Reuters
Thursday, March 9, 2006
A panel of independent experts urged the government yesterday to allow the multiple sclerosis drug Tysabri back on the market. The medication was abruptly withdrawn last year after it was linked to a life-threatening side effect.
If the Food and Drug Administration follows the recommendation, it would mark a reversal of fortune for drugmaker Biogen Idec and partner Elan Corp. of Ireland, and a victory for patients who have pleaded for access to the drug.
The advisory panel said Tysabri must have mandatory controls to ensure that patients are aware of risks and that any new cases of a possibly fatal brain infection are found quickly. All 12 members voted to resume Tysabri sales.

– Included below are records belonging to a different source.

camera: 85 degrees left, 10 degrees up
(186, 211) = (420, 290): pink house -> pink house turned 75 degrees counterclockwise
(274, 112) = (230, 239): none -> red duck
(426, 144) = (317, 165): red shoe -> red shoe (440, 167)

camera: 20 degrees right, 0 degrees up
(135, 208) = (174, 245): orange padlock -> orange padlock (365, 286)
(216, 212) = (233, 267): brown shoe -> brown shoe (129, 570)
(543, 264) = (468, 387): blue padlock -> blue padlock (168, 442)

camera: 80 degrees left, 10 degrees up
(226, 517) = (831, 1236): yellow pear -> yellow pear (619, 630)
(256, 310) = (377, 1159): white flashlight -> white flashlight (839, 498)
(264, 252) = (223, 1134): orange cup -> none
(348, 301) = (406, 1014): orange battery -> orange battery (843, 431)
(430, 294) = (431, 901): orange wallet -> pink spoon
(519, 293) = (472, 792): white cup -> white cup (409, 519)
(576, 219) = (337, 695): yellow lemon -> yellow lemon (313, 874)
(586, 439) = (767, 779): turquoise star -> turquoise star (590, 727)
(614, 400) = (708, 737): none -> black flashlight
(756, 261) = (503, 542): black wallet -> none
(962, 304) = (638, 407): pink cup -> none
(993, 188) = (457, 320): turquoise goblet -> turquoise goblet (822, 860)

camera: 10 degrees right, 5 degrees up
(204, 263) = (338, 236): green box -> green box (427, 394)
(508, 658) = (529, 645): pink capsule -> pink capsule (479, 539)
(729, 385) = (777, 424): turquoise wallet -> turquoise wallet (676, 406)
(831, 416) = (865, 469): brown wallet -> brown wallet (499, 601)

Only one prescription drug, GlaxoSmithKline's irritable-bowel treatment Lotronex, has returned to the U.S. market after being pulled over safety concerns.
Biogen and Elan voluntarily suspended Tysabri sales in February 2005 after three patients developed the infection known as progressive multifocal leukoencephalopathy. Two died.
Many patients do not find relief with current multiple sclerosis drugs and should have Tysabri as an option, panel members said.
The panel also voted 7 to 5 that Tysabri could be considered as an initial treatment for some patients, without requiring them to try another therapy first.
The FDA will make the final decision but usually follows advisory panel recommendations. A decision is expected this month.